### What to produce
Give back exactly the lines of the entries below from the line with "47: (120, 176, 7.22)" to the line with "58: (11, 78, 36.88)", inclusive, and only those.
╭──
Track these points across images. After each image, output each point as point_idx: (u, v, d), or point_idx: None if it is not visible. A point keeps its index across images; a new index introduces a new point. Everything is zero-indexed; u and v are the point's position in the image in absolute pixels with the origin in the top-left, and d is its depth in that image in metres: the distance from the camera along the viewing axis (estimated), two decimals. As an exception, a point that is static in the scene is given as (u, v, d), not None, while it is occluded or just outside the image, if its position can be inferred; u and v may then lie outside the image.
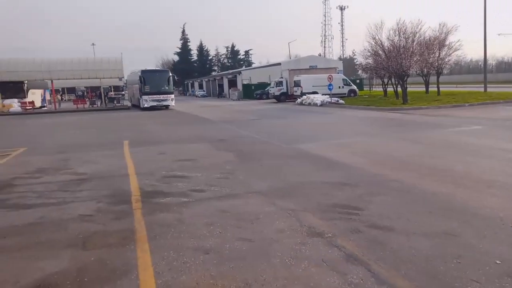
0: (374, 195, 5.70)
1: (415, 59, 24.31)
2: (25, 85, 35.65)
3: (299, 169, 7.67)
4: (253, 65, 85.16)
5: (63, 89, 63.09)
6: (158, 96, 30.17)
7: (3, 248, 4.17)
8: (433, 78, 31.72)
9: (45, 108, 38.55)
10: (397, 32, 24.64)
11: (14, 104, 32.81)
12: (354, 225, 4.55)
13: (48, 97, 41.37)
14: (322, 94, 29.89)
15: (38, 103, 37.10)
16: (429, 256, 3.69)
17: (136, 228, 4.65)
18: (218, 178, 7.08)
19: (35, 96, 36.90)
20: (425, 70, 28.92)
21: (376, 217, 4.78)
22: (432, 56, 27.25)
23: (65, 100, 59.83)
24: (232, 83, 56.00)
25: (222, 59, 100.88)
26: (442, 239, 4.06)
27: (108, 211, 5.37)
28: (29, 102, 34.22)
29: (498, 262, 3.53)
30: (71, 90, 64.61)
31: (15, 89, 35.17)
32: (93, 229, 4.68)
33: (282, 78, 38.58)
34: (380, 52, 26.23)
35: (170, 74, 31.85)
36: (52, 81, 35.49)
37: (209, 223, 4.73)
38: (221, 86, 63.37)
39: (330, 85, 28.39)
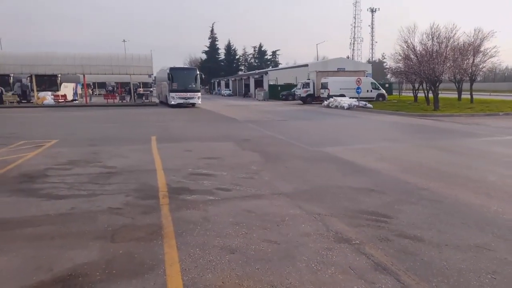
0: (403, 203, 5.56)
1: (448, 64, 23.64)
2: (59, 78, 36.87)
3: (325, 172, 7.59)
4: (280, 66, 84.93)
5: (94, 83, 64.90)
6: (185, 93, 30.48)
7: (39, 236, 4.31)
8: (466, 85, 30.73)
9: (76, 101, 39.75)
10: (430, 36, 24.03)
11: (47, 97, 33.96)
12: (382, 233, 4.45)
13: (79, 91, 42.64)
14: (350, 97, 29.50)
15: (70, 97, 38.28)
16: (462, 270, 3.56)
17: (163, 223, 4.71)
18: (243, 177, 7.09)
19: (67, 89, 38.11)
20: (458, 76, 28.04)
21: (406, 226, 4.66)
22: (466, 62, 26.39)
23: (96, 94, 61.58)
24: (258, 83, 56.03)
25: (249, 59, 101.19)
26: (475, 253, 3.91)
27: (136, 205, 5.47)
28: (62, 95, 35.37)
29: (536, 280, 3.37)
30: (102, 85, 66.26)
31: (50, 82, 36.44)
32: (122, 222, 4.77)
33: (309, 79, 38.34)
34: (412, 56, 25.65)
35: (198, 72, 32.14)
36: (84, 76, 36.53)
37: (234, 223, 4.74)
38: (247, 85, 63.52)
39: (358, 88, 27.98)
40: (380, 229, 4.58)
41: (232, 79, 74.92)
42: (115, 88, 61.44)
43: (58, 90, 36.19)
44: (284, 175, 7.33)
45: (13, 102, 33.46)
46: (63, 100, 35.14)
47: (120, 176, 7.22)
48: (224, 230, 4.50)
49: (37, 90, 34.49)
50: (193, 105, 31.42)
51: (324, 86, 34.34)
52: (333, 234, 4.40)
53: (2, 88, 34.05)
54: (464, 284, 3.31)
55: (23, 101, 35.37)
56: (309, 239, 4.26)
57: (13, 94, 34.44)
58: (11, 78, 36.88)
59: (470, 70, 27.61)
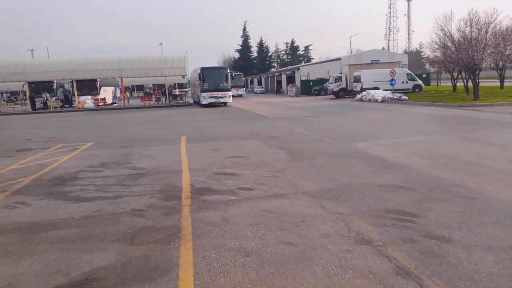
0: (433, 201, 5.26)
1: (488, 51, 22.29)
2: (98, 82, 38.39)
3: (352, 169, 7.34)
4: (313, 61, 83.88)
5: (132, 86, 67.08)
6: (216, 93, 30.74)
7: (61, 239, 4.44)
8: (509, 72, 28.91)
9: (115, 104, 41.24)
10: (468, 23, 22.73)
11: (88, 101, 35.47)
12: (408, 233, 4.21)
13: (118, 94, 44.24)
14: (384, 90, 28.58)
15: (109, 100, 39.81)
16: (493, 274, 3.29)
17: (182, 225, 4.72)
18: (267, 176, 7.00)
19: (106, 93, 39.64)
20: (500, 63, 26.44)
21: (434, 226, 4.39)
22: (509, 48, 24.77)
23: (134, 97, 63.57)
24: (291, 79, 55.60)
25: (281, 55, 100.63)
26: (510, 255, 3.61)
27: (159, 206, 5.52)
28: (101, 99, 36.81)
29: None
30: (140, 88, 68.37)
31: (89, 86, 38.08)
32: (143, 224, 4.83)
33: (341, 73, 37.56)
34: (449, 44, 24.42)
35: (228, 71, 32.33)
36: (121, 79, 37.79)
37: (253, 224, 4.66)
38: (279, 82, 63.23)
39: (392, 80, 27.02)
40: (406, 229, 4.34)
41: (265, 76, 74.91)
42: (153, 90, 63.13)
43: (98, 94, 37.73)
44: (309, 173, 7.17)
45: (57, 107, 35.22)
46: (102, 104, 36.57)
47: (147, 177, 7.34)
48: (242, 231, 4.44)
49: (78, 95, 36.11)
50: (224, 104, 31.66)
51: (357, 79, 33.49)
52: (354, 235, 4.22)
53: (47, 94, 35.95)
54: (494, 290, 3.05)
55: (65, 105, 37.22)
56: (329, 241, 4.11)
57: (56, 99, 36.29)
58: (54, 84, 38.87)
59: (514, 56, 25.91)
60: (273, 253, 3.85)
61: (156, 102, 39.99)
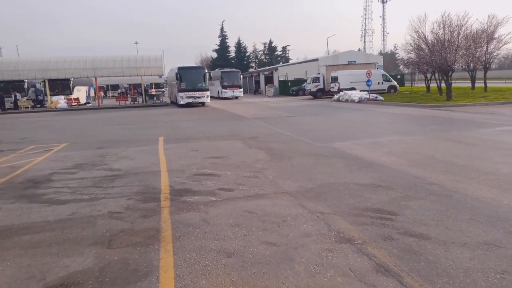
0: (410, 199, 5.37)
1: (460, 53, 23.01)
2: (71, 82, 37.35)
3: (332, 169, 7.41)
4: (290, 61, 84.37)
5: (107, 86, 65.64)
6: (193, 93, 30.52)
7: (36, 243, 4.28)
8: (480, 73, 29.95)
9: (89, 104, 40.25)
10: (441, 25, 23.43)
11: (60, 101, 34.45)
12: (386, 231, 4.28)
13: (92, 93, 43.15)
14: (360, 90, 29.06)
15: (83, 100, 38.81)
16: (469, 269, 3.38)
17: (162, 227, 4.64)
18: (247, 177, 6.98)
19: (80, 93, 38.62)
20: (472, 64, 27.33)
21: (412, 224, 4.48)
22: (479, 50, 25.68)
23: (109, 96, 62.22)
24: (269, 80, 55.72)
25: (259, 56, 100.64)
26: (484, 251, 3.72)
27: (137, 208, 5.41)
28: (75, 99, 35.82)
29: (549, 280, 3.17)
30: (115, 87, 66.94)
31: (62, 86, 36.96)
32: (121, 226, 4.72)
33: (319, 74, 37.88)
34: (423, 46, 25.09)
35: (206, 71, 32.12)
36: (96, 78, 36.91)
37: (234, 224, 4.63)
38: (257, 82, 63.24)
39: (368, 81, 27.51)
40: (385, 227, 4.41)
41: (243, 76, 74.73)
42: (128, 90, 61.98)
43: (71, 94, 36.68)
44: (289, 173, 7.19)
45: (28, 107, 34.05)
46: (76, 104, 35.61)
47: (124, 179, 7.19)
48: (223, 232, 4.40)
49: (51, 95, 35.03)
50: (202, 104, 31.43)
51: (334, 80, 33.89)
52: (334, 234, 4.26)
53: (18, 94, 34.70)
54: (471, 285, 3.13)
55: (37, 106, 35.99)
56: (310, 240, 4.12)
57: (27, 99, 35.05)
58: (25, 83, 37.56)
59: (484, 58, 26.88)
60: (255, 254, 3.83)
61: (132, 102, 39.24)
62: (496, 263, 3.46)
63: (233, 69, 47.61)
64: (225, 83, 41.13)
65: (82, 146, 11.64)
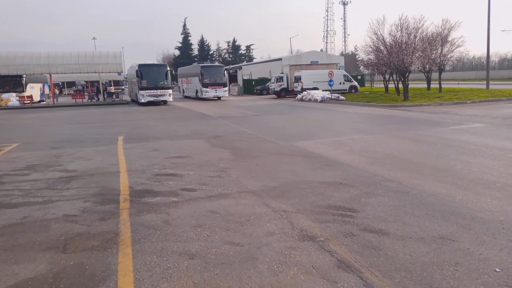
0: (370, 196, 5.51)
1: (417, 55, 24.01)
2: (24, 79, 35.38)
3: (295, 167, 7.48)
4: (254, 60, 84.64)
5: (63, 83, 62.85)
6: (155, 91, 29.84)
7: (-19, 250, 3.99)
8: (435, 75, 31.42)
9: (44, 102, 38.31)
10: (399, 28, 24.32)
11: (12, 99, 32.54)
12: (348, 228, 4.36)
13: (47, 91, 41.11)
14: (323, 90, 29.64)
15: (37, 98, 36.89)
16: (425, 263, 3.50)
17: (120, 230, 4.47)
18: (210, 176, 6.89)
19: (33, 90, 36.65)
20: (427, 66, 28.64)
21: (371, 220, 4.59)
22: (434, 52, 26.93)
23: (65, 94, 59.59)
24: (233, 78, 55.62)
25: (223, 54, 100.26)
26: (439, 245, 3.87)
27: (94, 211, 5.18)
28: (27, 96, 34.00)
29: (497, 270, 3.35)
30: (71, 84, 64.24)
31: (14, 83, 34.89)
32: (76, 230, 4.50)
33: (282, 73, 38.27)
34: (382, 48, 25.93)
35: (168, 69, 31.51)
36: (50, 75, 35.21)
37: (197, 225, 4.54)
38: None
39: (330, 81, 28.11)
40: (346, 224, 4.49)
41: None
42: (85, 87, 59.65)
43: (23, 91, 34.74)
44: (253, 172, 7.18)
45: (-25, 105, 31.94)
46: (29, 102, 33.82)
47: (81, 180, 6.88)
48: (185, 234, 4.30)
49: (0, 92, 33.01)
50: (165, 102, 30.83)
51: (298, 79, 34.35)
52: (297, 232, 4.28)
53: None
54: (427, 278, 3.24)
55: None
56: (273, 239, 4.12)
57: (-26, 96, 32.85)
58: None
59: (439, 60, 28.22)
60: (218, 254, 3.77)
61: (89, 100, 37.81)
62: (450, 256, 3.61)
63: (216, 64, 43.69)
64: (206, 80, 34.23)
65: (35, 146, 11.04)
╰──
### Answer to this task
47: (120, 176, 7.22)
48: (224, 230, 4.50)
49: (37, 90, 34.49)
50: (193, 105, 31.42)
51: (324, 86, 34.34)
52: (333, 234, 4.40)
53: (2, 88, 34.05)
54: (464, 284, 3.31)
55: (23, 101, 35.37)
56: (309, 239, 4.26)
57: (13, 94, 34.44)
58: (11, 78, 36.88)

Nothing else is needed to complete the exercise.